• What the exercise asks: Rename every "Date updated" to "Last modified" in the text read from these items, and reproduce the rest of the text unchanged. Omit the pictures from your answer.

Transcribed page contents
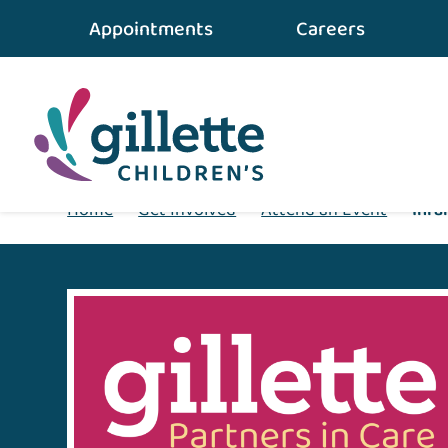
Appointments
Careers
Home
•
Get Involved
•
Attend an Event
•
Infa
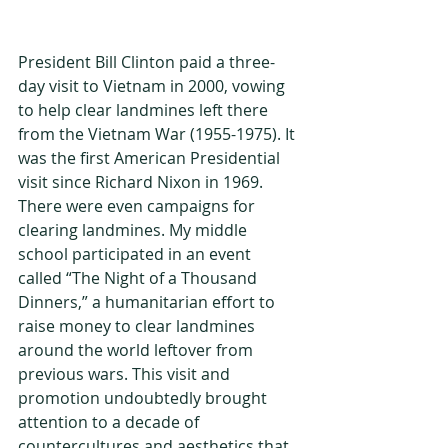
President Bill Clinton paid a three-
day visit to Vietnam in 2000, vowing 
to help clear landmines left there 
from the Vietnam War (1955-1975). It 
was the first American Presidential 
visit since Richard Nixon in 1969. 
There were even campaigns for 
clearing landmines. My middle 
school participated in an event 
called “The Night of a Thousand 
Dinners,” a humanitarian effort to 
raise money to clear landmines 
around the world leftover from 
previous wars. This visit and 
promotion undoubtedly brought 
attention to a decade of 
countercultures and aesthetics that 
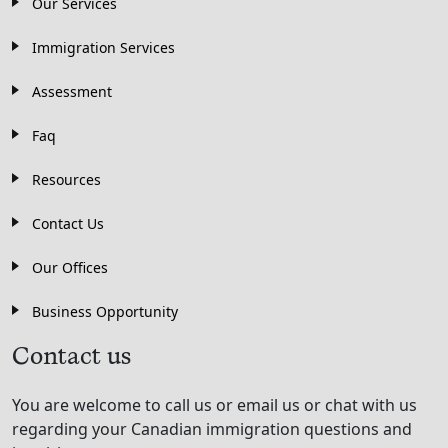
Our Services
Immigration Services
Assessment
Faq
Resources
Contact Us
Our Offices
Business Opportunity
Contact us
You are welcome to call us or email us or chat with us
regarding your Canadian immigration questions and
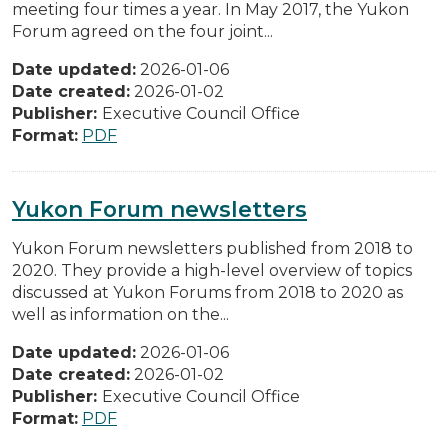
meeting four times a year. In May 2017, the Yukon
Forum agreed on the four joint...
Date updated:
2026-01-06
Date created:
2026-01-02
Publisher:
Executive Council Office
Format:
PDF
Yukon Forum newsletters
Yukon Forum newsletters published from 2018 to
2020. They provide a high-level overview of topics
discussed at Yukon Forums from 2018 to 2020 as
well as information on the...
Date updated:
2026-01-06
Date created:
2026-01-02
Publisher:
Executive Council Office
Format:
PDF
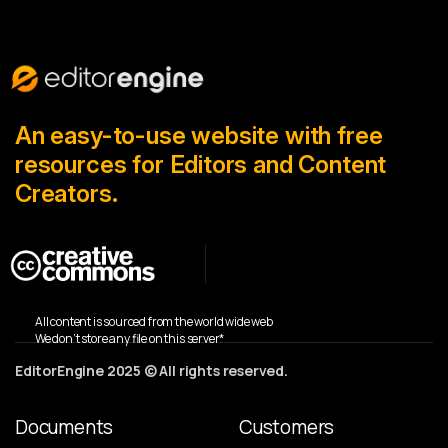
An easy-to-use website with free
resources for Editors and Content
Creators.
All content is sourced from the world wide web
We don’t store any file on this server*
EditorEngine 2025 © All rights reserved.
Documents
Customers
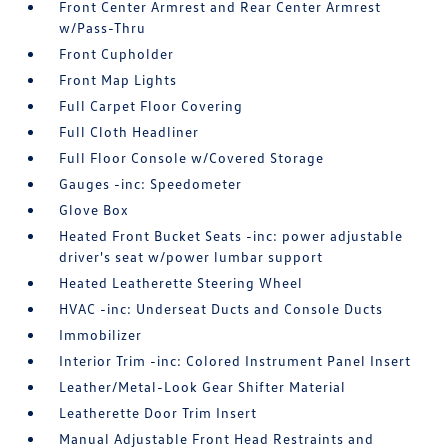
Front Center Armrest and Rear Center Armrest
w/Pass-Thru
Front Cupholder
Front Map Lights
Full Carpet Floor Covering
Full Cloth Headliner
Full Floor Console w/Covered Storage
Gauges -inc: Speedometer
Glove Box
Heated Front Bucket Seats -inc: power adjustable
driver's seat w/power lumbar support
Heated Leatherette Steering Wheel
HVAC -inc: Underseat Ducts and Console Ducts
Immobilizer
Interior Trim -inc: Colored Instrument Panel Insert
Leather/Metal-Look Gear Shifter Material
Leatherette Door Trim Insert
Manual Adjustable Front Head Restraints and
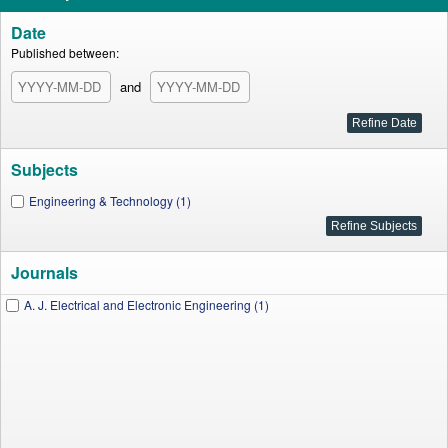
Date
Published between:
and
Subjects
Engineering & Technology (1)
Journals
A. J. Electrical and Electronic Engineering (1)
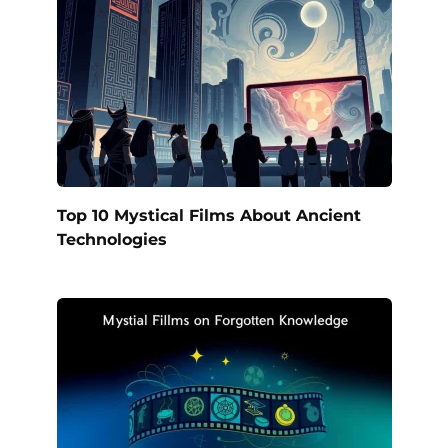
Top 10 Mystical Films About Ancient
Technologies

• Task output:
Appointments
Careers
Home
•
Get Involved
•
Attend an Event
•
Infa
President Bill Clinton paid a three-
day visit to Vietnam in 2000, vowing 
to help clear landmines left there 
from the Vietnam War (1955-1975). It 
was the first American Presidential 
visit since Richard Nixon in 1969. 
There were even campaigns for 
clearing landmines. My middle 
school participated in an event 
called “The Night of a Thousand 
Dinners,” a humanitarian effort to 
raise money to clear landmines 
around the world leftover from 
previous wars. This visit and 
promotion undoubtedly brought 
attention to a decade of 
countercultures and aesthetics that 
Our Services
Immigration Services
Assessment
Faq
Resources
Contact Us
Our Offices
Business Opportunity
Contact us
You are welcome to call us or email us or chat with us
regarding your Canadian immigration questions and
meeting four times a year. In May 2017, the Yukon
Forum agreed on the four joint...
Last modified:
2026-01-06
Date created:
2026-01-02
Publisher:
Executive Council Office
Format:
PDF
Yukon Forum newsletters
Yukon Forum newsletters published from 2018 to
2020. They provide a high-level overview of topics
discussed at Yukon Forums from 2018 to 2020 as
well as information on the...
Last modified:
2026-01-06
Date created:
2026-01-02
Publisher:
Executive Council Office
Format:
PDF
An easy-to-use website with free
resources for Editors and Content
Creators.
All content is sourced from the world wide web
We don’t store any file on this server*
EditorEngine 2025 © All rights reserved.
Documents
Customers
Front Center Armrest and Rear Center Armrest
w/Pass-Thru
Front Cupholder
Front Map Lights
Full Carpet Floor Covering
Full Cloth Headliner
Full Floor Console w/Covered Storage
Gauges -inc: Speedometer
Glove Box
Heated Front Bucket Seats -inc: power adjustable
driver's seat w/power lumbar support
Heated Leatherette Steering Wheel
HVAC -inc: Underseat Ducts and Console Ducts
Immobilizer
Interior Trim -inc: Colored Instrument Panel Insert
Leather/Metal-Look Gear Shifter Material
Leatherette Door Trim Insert
Manual Adjustable Front Head Restraints and
Date
Published between:
and
Subjects
Engineering & Technology (1)
Journals
A. J. Electrical and Electronic Engineering (1)
Top 10 Mystical Films About Ancient
Technologies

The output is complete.